長生仙籙 第二十一章 水中怪

    司馬鹿鳴涉的是較淺的地方,水線不過是沒過他的小腿清澈而見底。但實際河面十分的寬闊,岸邊也毫無樹木遮蔽,放眼望去,只覺得就連估算個大約的寬度都估算不出來。

    越往河心河水顏色越是墨綠得深不可測,陽光照上去也只能顯出河面波光粼粼再也找不出底下藏了個什麼東西,想來定是不淺的。長生只想着還好那珠子是落在河邊,若是落在河心,估計不太好拿。

    司馬鹿鳴凝着手裏的珠子,珠子晶瑩剔透呈淡淡的藍色的紋路,連帶剛才從樹上得到的第一顆珠子,因為急着打退那些成群結隊的鳥兒的攻擊,他也未曾仔細瞧,只是匆匆的看過一眼,第一顆珠子那是淡綠色的,就是春意盎然時,葉子抽長出來生機勃勃的淡綠。

    現在把兩顆珠子拿捏在手上,才發現猜不出那珠子的材料,似是玉又非玉的。兩顆珠子顏色都不同。

    姜曲道,「這崑崙山還真是一座仙山,所見之物都是凡間所沒見過的寶物,若是私下揣些稀奇古怪的東西離開,就算做不成這裏的弟子,也不算是白來一遭。拿到當鋪去當,至少也能換個幾萬兩吧。」

    長生對這種珠子沒什麼概念,別怪她見識淺薄,而她卻是一直窩在偏遠的村莊裏,的確是見識短些,一聽姜曲說能得那麼多銀子,眼睛瞠得老大。「這珠子這麼貴重珍貴麼。」

    姜曲笑道,「我也把握不好,畢竟不曾見過。但看着倒是像極了古籍中描述的藻玉,那可是上古的東西,專用做祀神的。若真是,那可不只是價值連城能形容了,你想那是贈給神明的,不好的東西能贈麼。」

    長生聞言,兩眼直直盯着司馬鹿鳴手裏的珠子,就想看看送神明的東西與人自己留着用的有什麼不同。
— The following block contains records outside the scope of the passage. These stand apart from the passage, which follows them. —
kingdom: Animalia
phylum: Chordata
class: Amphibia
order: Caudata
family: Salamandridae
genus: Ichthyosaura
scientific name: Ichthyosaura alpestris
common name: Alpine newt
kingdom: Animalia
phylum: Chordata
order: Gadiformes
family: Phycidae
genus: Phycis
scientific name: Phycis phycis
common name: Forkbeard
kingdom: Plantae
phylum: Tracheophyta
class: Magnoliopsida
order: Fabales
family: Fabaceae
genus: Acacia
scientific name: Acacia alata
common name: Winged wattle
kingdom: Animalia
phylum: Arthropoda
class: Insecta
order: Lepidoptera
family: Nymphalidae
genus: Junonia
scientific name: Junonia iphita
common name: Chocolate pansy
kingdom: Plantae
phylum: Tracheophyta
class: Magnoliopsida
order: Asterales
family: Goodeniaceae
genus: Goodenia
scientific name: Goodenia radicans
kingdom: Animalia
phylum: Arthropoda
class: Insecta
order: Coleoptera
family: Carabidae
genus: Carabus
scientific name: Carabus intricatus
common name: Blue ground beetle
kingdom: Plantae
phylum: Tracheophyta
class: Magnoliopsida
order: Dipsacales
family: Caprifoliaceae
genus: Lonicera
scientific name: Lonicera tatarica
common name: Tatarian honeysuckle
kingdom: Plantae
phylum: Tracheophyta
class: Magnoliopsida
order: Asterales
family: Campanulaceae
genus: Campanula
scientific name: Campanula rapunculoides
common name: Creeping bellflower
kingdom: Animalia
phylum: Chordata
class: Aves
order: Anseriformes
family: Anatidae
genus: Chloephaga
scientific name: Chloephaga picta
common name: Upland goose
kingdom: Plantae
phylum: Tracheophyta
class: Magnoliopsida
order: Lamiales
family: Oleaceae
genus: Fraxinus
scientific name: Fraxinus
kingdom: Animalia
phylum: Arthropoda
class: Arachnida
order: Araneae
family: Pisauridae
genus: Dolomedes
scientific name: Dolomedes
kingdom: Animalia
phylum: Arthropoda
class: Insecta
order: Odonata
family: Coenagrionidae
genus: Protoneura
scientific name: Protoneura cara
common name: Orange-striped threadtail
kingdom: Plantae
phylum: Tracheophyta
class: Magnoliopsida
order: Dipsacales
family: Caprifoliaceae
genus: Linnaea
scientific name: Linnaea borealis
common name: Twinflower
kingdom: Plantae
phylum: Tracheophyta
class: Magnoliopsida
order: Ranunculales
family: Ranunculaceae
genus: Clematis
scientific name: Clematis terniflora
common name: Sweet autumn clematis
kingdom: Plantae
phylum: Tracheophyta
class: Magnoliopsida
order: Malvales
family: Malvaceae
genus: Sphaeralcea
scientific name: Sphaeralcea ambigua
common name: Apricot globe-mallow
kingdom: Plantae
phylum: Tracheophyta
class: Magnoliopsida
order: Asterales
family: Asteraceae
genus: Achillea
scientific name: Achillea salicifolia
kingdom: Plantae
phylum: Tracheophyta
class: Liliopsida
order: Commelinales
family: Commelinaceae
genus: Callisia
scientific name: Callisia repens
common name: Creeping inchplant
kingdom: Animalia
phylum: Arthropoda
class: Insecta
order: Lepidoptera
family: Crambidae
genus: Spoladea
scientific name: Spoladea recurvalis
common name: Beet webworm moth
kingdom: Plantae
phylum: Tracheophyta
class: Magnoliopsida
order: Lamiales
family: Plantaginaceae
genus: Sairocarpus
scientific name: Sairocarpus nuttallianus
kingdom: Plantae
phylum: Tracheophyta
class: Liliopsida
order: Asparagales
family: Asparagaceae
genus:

    司馬鹿鳴把珠子遞了過來,長生傻了一會兒,才擔心會不會是自己會錯意,姜曲已是毫不客氣的把珠子拿過來鑑賞了。

    「果真是好東西,可惜年代太久,古籍中那藻玉的描述也不過是片面的幾句,不知用途。若真不是凡物,不曉得磨成粉吃進肚子是里是不是能增長功力之類的。」

    他胡亂的猜想着用途,只嘆這些東西不能帶走一顆以留紀念,拿回去研究。估計一會去出時是都要上繳回去的。

    司馬鹿鳴潑了一句冷水,「若是這珠子真有那般的功效,崑崙山上眾人早已得道飛升了。」

    姜曲笑道,「也是。」

    玉虛派雖是建在這崑崙仙山上佔去了天時地利,人人修仙練道,但卻還沒聽過有人能成功修煉成仙人的,掌門之中雖是有出現出過長壽活了個一百五的高壽,但還是肉體凡胎逃不過有生有滅的劫數。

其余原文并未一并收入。